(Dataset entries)
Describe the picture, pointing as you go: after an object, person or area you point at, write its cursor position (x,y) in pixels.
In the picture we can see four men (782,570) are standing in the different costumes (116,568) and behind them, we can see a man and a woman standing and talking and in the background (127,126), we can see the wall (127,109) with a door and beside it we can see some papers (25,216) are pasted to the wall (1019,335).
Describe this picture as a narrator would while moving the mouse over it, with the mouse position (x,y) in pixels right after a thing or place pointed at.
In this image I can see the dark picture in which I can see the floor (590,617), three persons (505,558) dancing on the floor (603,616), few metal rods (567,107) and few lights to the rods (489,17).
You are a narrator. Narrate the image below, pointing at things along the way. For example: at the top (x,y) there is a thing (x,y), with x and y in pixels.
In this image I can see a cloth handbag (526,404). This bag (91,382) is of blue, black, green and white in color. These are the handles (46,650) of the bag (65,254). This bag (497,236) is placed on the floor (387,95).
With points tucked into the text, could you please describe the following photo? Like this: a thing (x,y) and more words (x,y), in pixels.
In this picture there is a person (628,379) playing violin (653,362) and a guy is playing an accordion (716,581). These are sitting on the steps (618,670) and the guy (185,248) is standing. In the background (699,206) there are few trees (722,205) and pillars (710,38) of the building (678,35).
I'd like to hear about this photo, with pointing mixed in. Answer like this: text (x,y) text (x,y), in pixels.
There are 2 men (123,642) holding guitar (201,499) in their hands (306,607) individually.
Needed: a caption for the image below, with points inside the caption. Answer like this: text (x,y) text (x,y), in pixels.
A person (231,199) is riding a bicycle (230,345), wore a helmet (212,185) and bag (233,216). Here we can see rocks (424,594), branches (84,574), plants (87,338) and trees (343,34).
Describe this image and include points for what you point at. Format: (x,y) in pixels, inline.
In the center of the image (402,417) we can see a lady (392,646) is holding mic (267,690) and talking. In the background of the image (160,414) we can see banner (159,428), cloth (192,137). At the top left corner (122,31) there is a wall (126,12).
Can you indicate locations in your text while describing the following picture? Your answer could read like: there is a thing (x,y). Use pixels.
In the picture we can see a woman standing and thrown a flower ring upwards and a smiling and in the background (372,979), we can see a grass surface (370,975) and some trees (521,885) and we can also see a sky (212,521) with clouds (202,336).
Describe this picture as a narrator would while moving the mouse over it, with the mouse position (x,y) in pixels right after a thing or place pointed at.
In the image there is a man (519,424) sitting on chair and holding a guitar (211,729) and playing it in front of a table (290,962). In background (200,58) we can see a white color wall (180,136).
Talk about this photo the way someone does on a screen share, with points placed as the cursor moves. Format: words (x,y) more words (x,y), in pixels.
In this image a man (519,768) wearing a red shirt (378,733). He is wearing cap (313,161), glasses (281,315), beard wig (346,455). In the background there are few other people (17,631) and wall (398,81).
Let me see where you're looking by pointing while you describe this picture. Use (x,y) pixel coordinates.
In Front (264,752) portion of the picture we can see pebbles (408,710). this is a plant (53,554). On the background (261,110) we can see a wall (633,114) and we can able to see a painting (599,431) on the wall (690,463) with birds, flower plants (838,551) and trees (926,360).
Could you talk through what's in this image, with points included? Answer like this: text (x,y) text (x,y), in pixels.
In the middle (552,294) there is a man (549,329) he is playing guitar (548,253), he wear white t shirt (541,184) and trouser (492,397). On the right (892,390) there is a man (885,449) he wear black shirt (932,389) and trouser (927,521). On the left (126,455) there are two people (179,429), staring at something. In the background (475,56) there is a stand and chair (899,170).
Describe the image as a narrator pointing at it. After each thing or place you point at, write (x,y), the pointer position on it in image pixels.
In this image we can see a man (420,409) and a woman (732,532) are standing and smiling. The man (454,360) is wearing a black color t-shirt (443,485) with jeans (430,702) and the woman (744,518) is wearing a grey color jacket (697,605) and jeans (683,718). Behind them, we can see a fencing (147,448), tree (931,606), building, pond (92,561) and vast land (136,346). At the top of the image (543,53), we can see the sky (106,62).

__GOAL OF THE EXERCISE__: Copy, exactly and with nothing added, the lines from the one containing "Describe the image" through the end of the records.

__ANSWER BOX__:
Describe the image as a narrator pointing at it. After each thing or place you point at, write (x,y), the pointer position on it in image pixels.
In this image we can see a man (420,409) and a woman (732,532) are standing and smiling. The man (454,360) is wearing a black color t-shirt (443,485) with jeans (430,702) and the woman (744,518) is wearing a grey color jacket (697,605) and jeans (683,718). Behind them, we can see a fencing (147,448), tree (931,606), building, pond (92,561) and vast land (136,346). At the top of the image (543,53), we can see the sky (106,62).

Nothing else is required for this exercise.